● CONSEGNA:
Elenca tutte le città di pubblicazione che compaiono nelle note del brano sull'approccio umanistico-transpersonale.

● BRANO DELL'ESERCIZIO:
:::
L’approccio umanistico-transpersonale può essere apparentato al filone filosofico che promuove l’autocura e lo sviluppo di una “storia interiore di vita”. La riscoperta della “cura di sé” oggi percorre le vie del counselling filosofico, secondo il modello della pratica filosofica divulgato da Gerd Achenbach. I pensatori di riferimento comprendono un arco molto vasto che va da Pierre Hadot, che rilancia la tradizione dell’antichità classica della filosofia come “esercizio spirituale”, a Victor Frankl con la sua “logoterapia”, fino a Ludwig Binswanger e la Daseinanalyse, senza dimenticare approcci di psichiatria a indirizzo fenomenologico, rappresentati in Italia in modo eminente da Eugenio Borgna.
In questo paradigma i sintomi non sono psichiatrizzati ma piuttosto interpretati come segno di una stasi nella crescita personale e come il richiamo di una dimensione che trascende la persona. I sintomi possono essere il linguaggio di uno stato di coscienza superiore (anche se lo Champollion che possa interpretare questi geroglifici non sembra ancora nato... !). Noi ci aspettiamo che la bioetica sappia tenere aperto un orizzonte in cui tutt’e tre i paradigmi professionali menzionati abbiano una loro giustificazione e possano trovare una proficua complementarietà. Il discorso relativo all’utilità degli psico-farmaci e alle relative indicazioni, a seconda delle diverse situazioni, è demandato a una medicina clinica, che sappia però tenere in considerazione la complessità del fenomeno umano.
NOTE
1 Cfr. Sandro Spinsanti, “Etica medica e bioetica in cento anni di professione”, in AA. VV., Centenario dell’istituzione degli ordini dei medici, Roma 2010, pp. 223-236.
2 Cfr. William J. Richardson, “Religion and Mental Health”, in Warren Reich (a cura): Encyclopedia of Bioethics, Macmillian, New York 1978, pp. 1064-1070. Cfr. Sandro Spinsanti, Guarire tutto l’uomo. La medicina antropologica di Viktor von Weizsäeker, ed. Paoline, Milano 1988.
3 Viktor von Weizsäcker, Arzt und Kranker, Leipzig 1941, cfr. Anche V.v. Weizsäcker, Pathosophie, Göttingen 1967.
4 Stanislav Grof, Oltre il cervello. L’esplorazione trans personale delle possibilità della coscienza umana, Cittadella, Assisi 1988.
:::
● DATI DI PARTENZA:
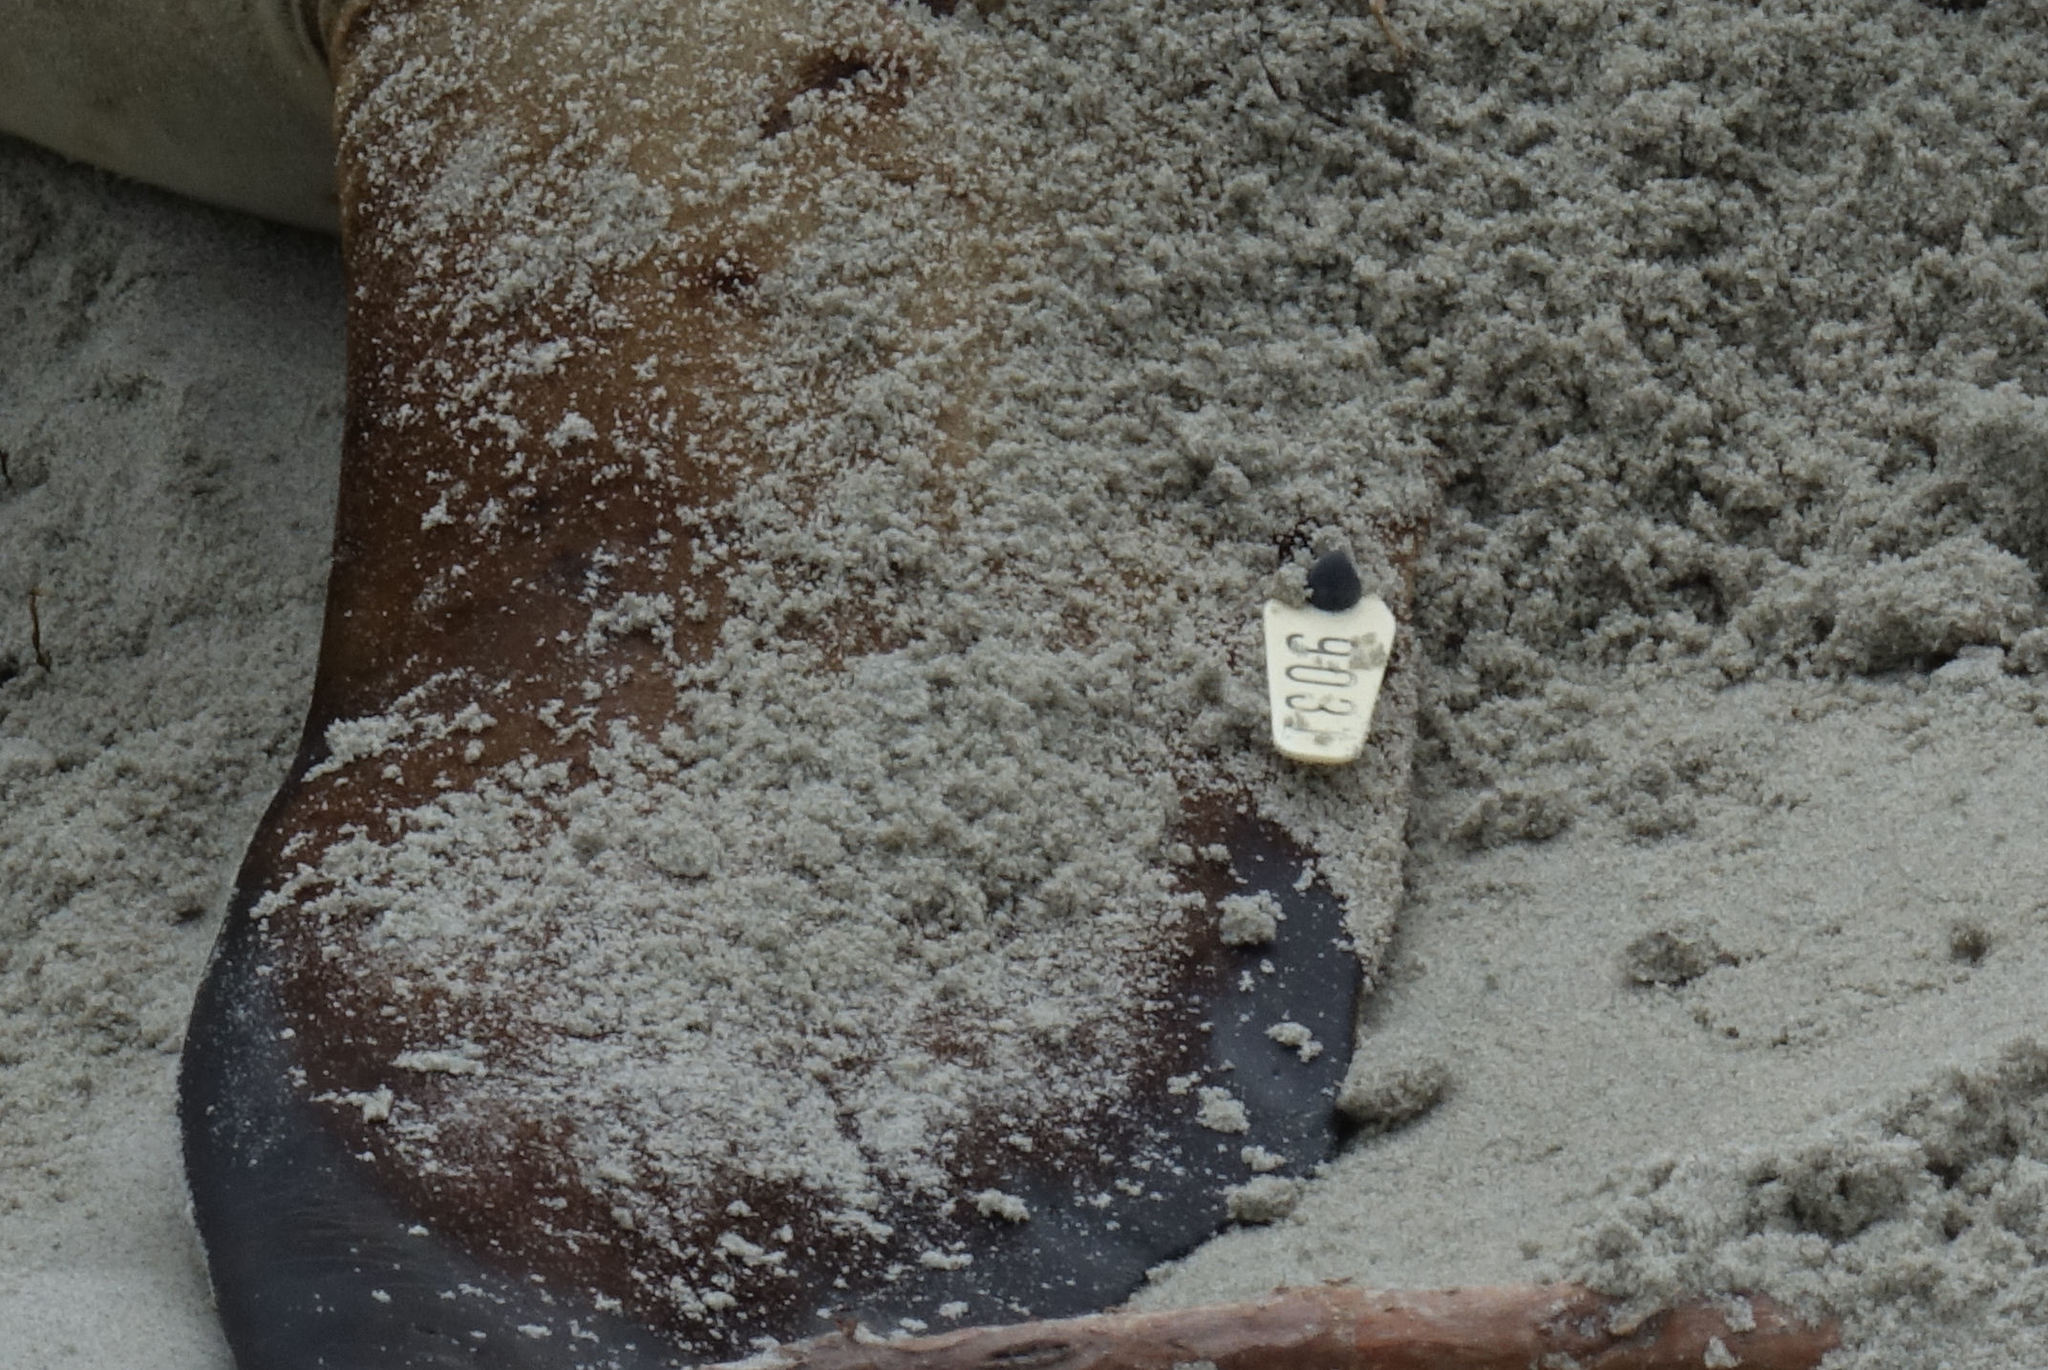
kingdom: Animalia
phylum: Chordata
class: Mammalia
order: Carnivora
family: Otariidae
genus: Phocarctos
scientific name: Phocarctos hookeri
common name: New zealand sea lion
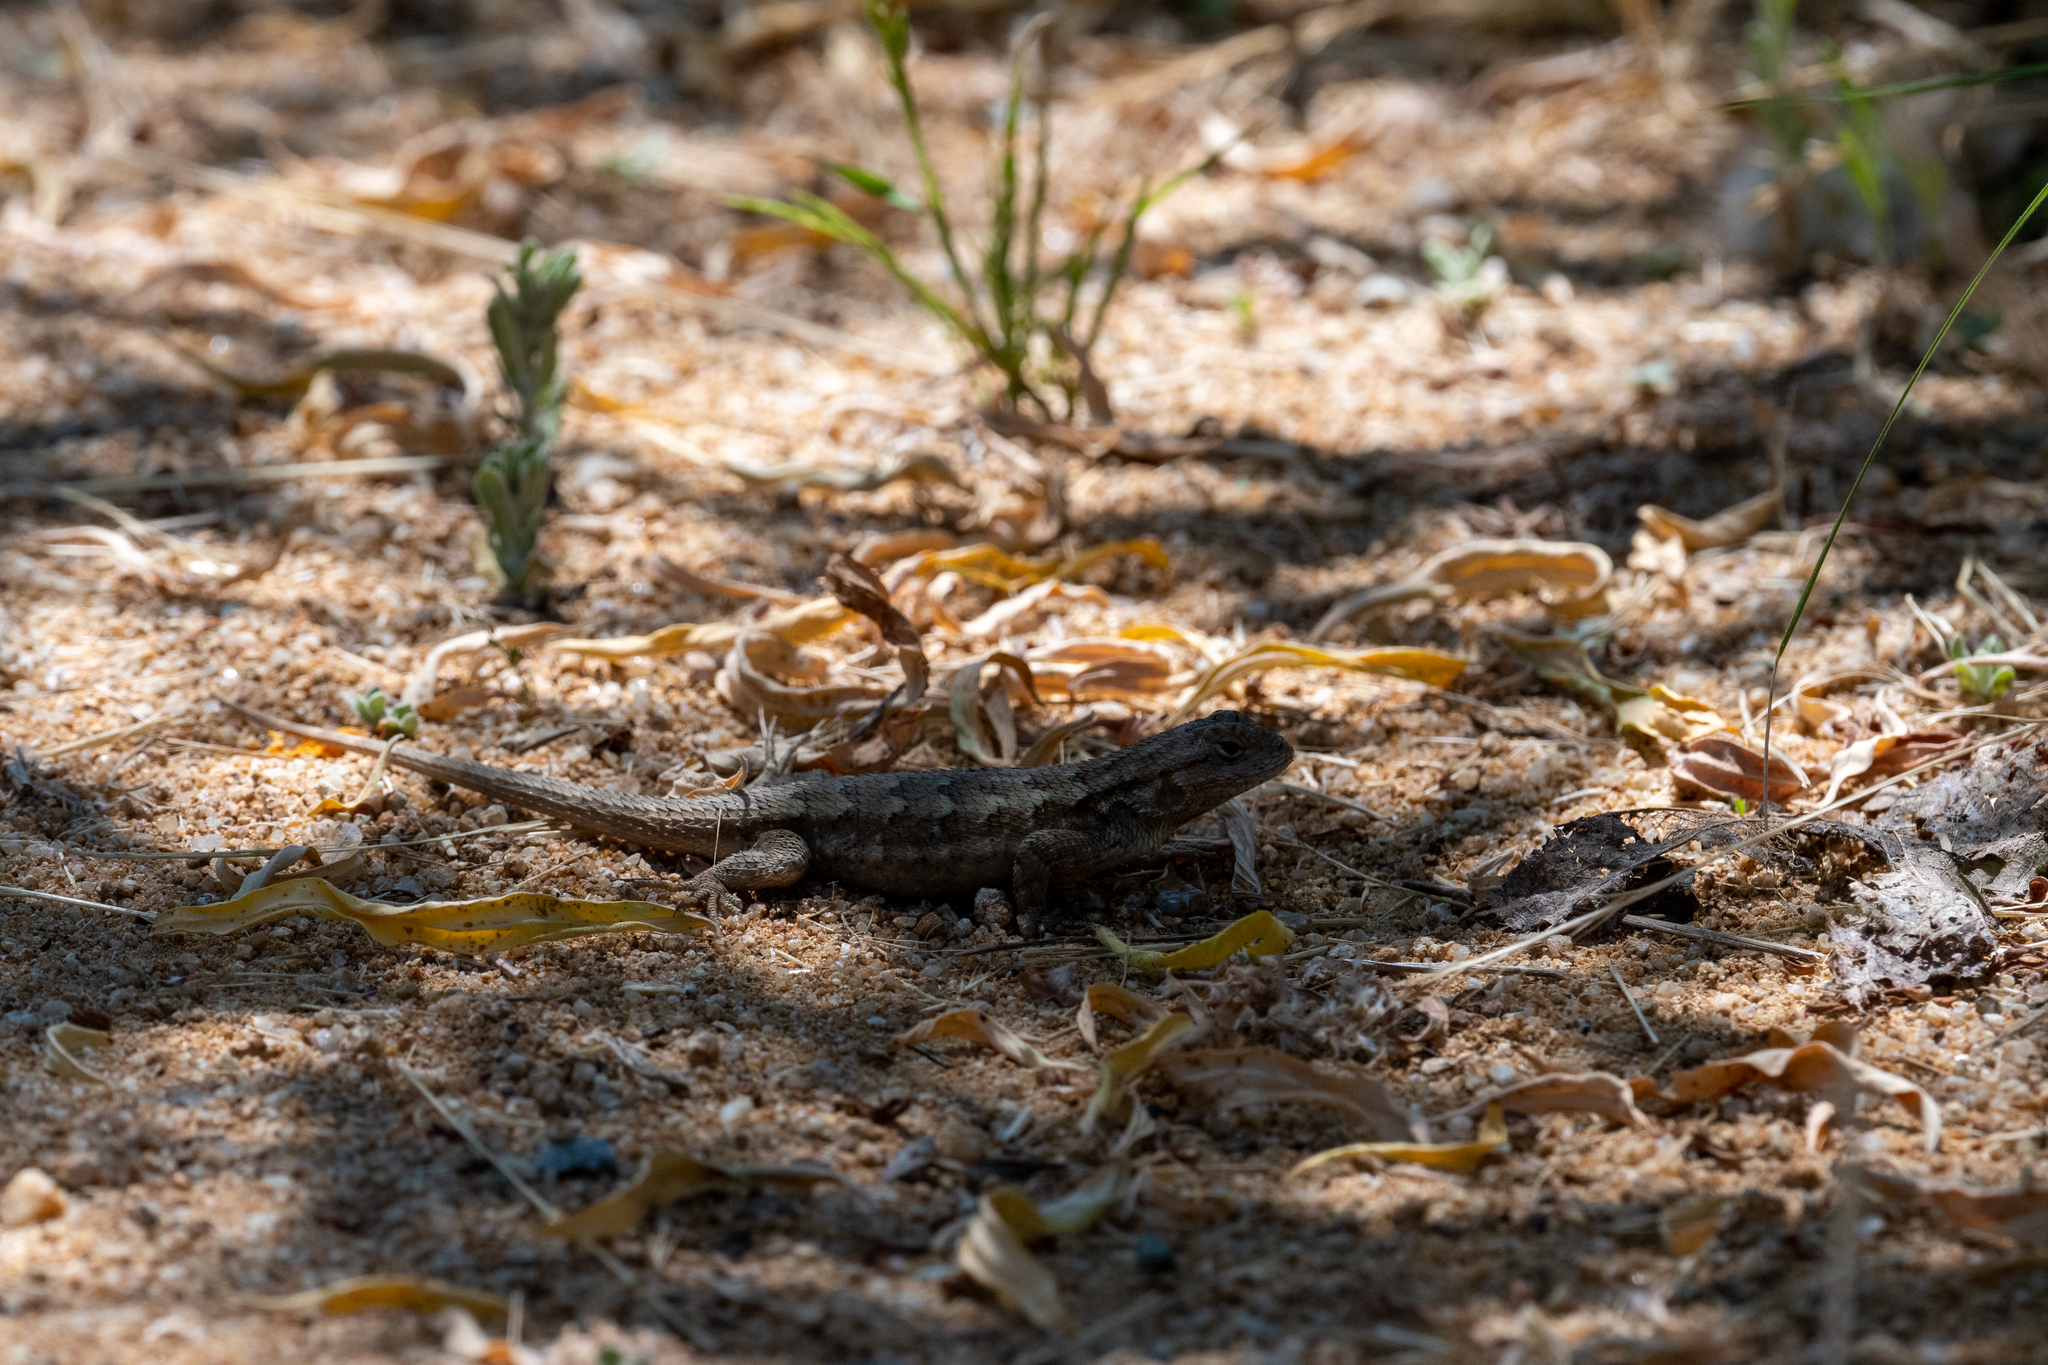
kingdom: Animalia
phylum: Chordata
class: Squamata
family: Phrynosomatidae
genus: Sceloporus
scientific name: Sceloporus occidentalis
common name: Western fence lizard
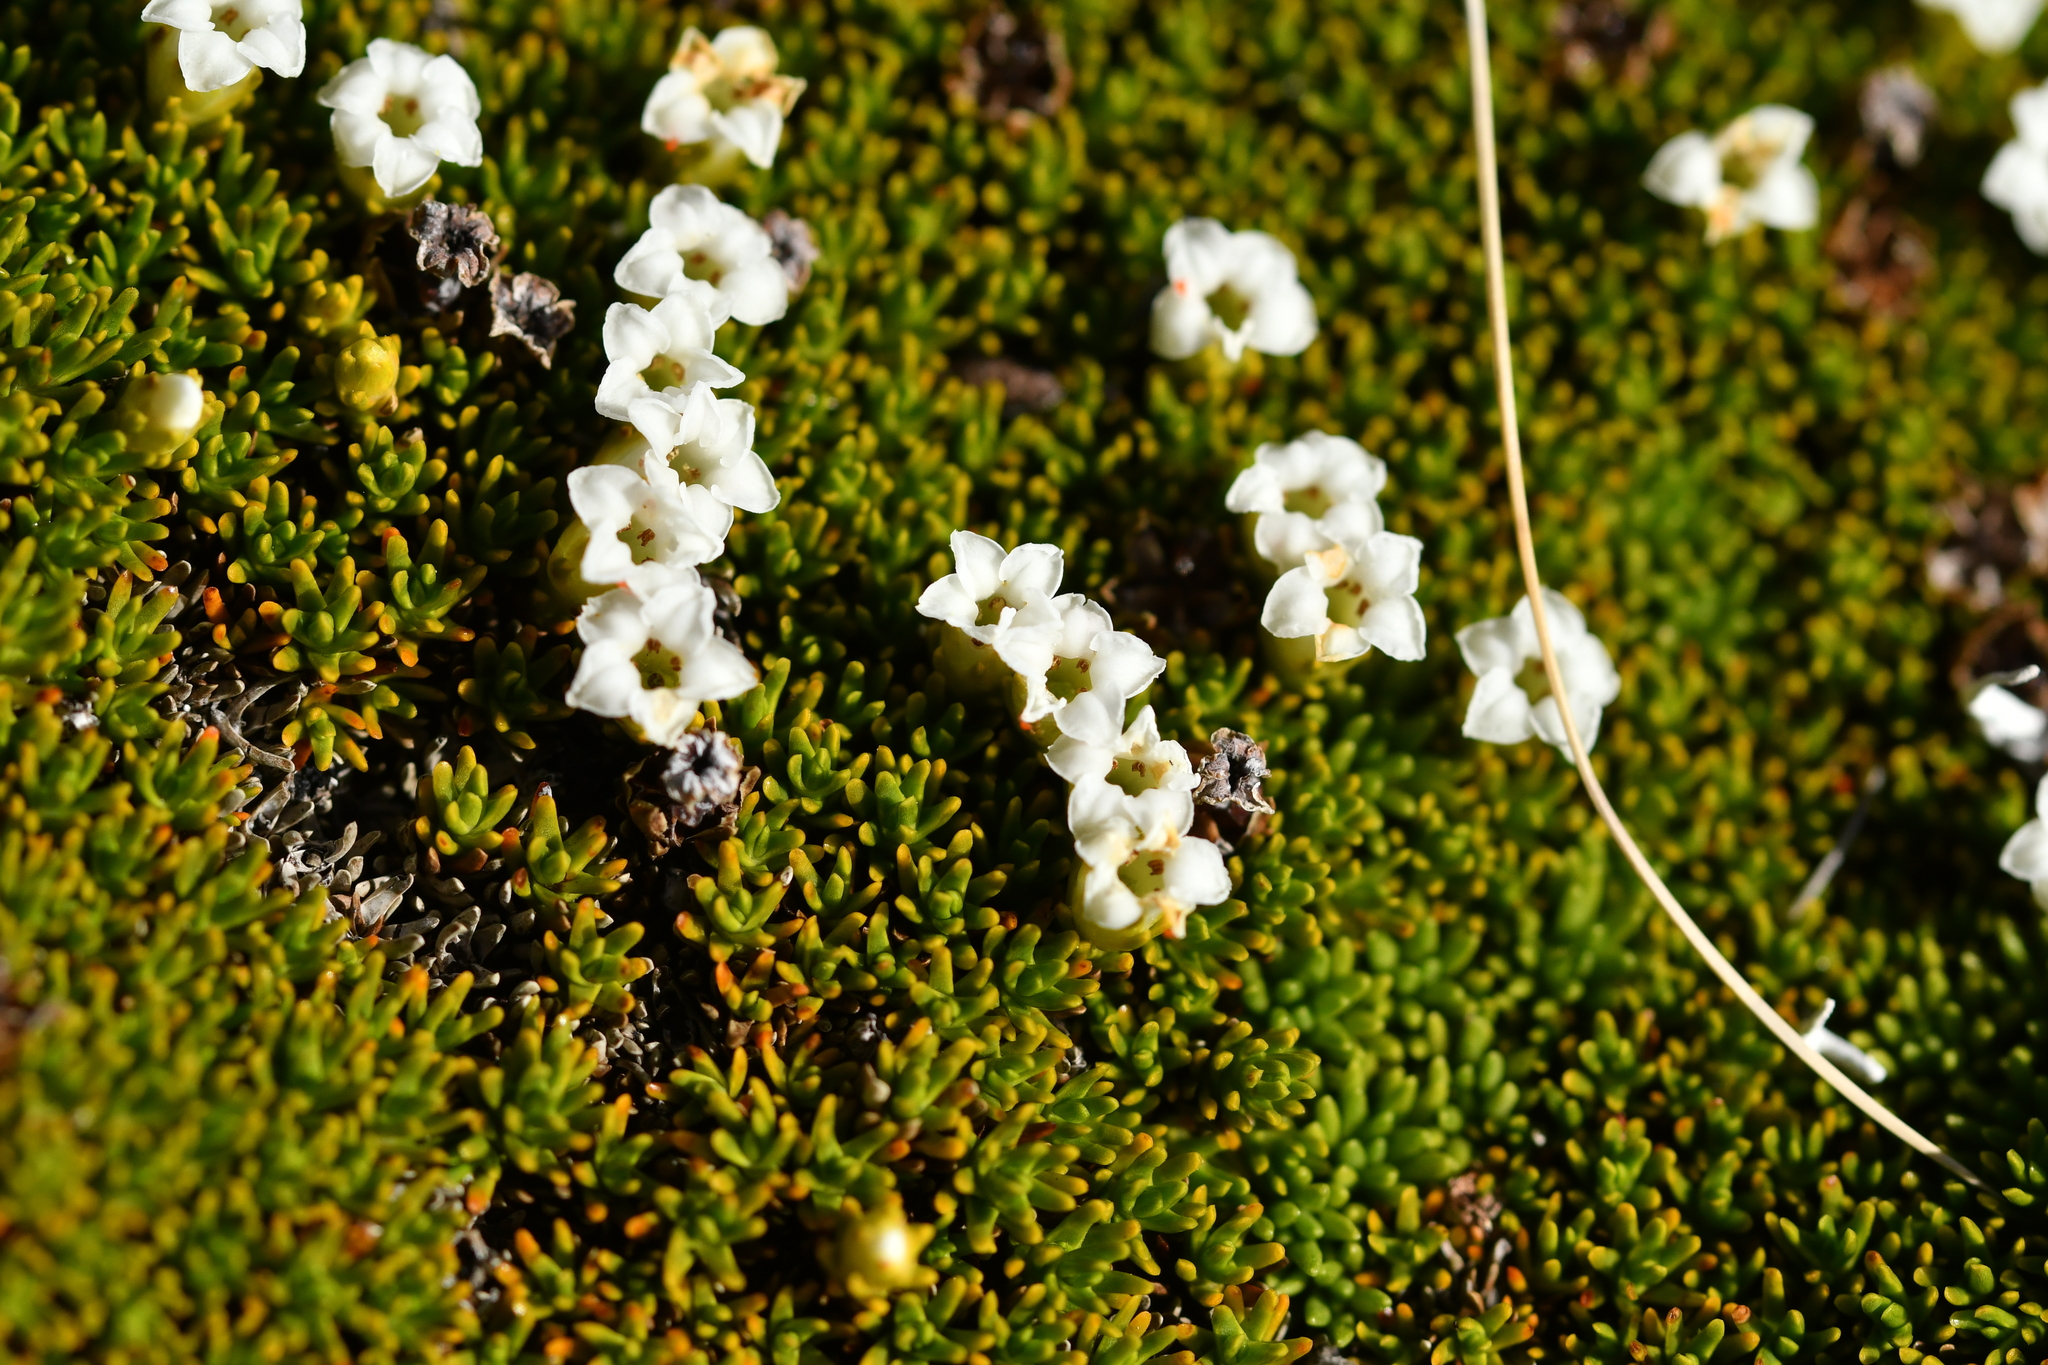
:::
● RISPOSTA:
Roma, New York, Milano, Leipzig, Göttingen, Assisi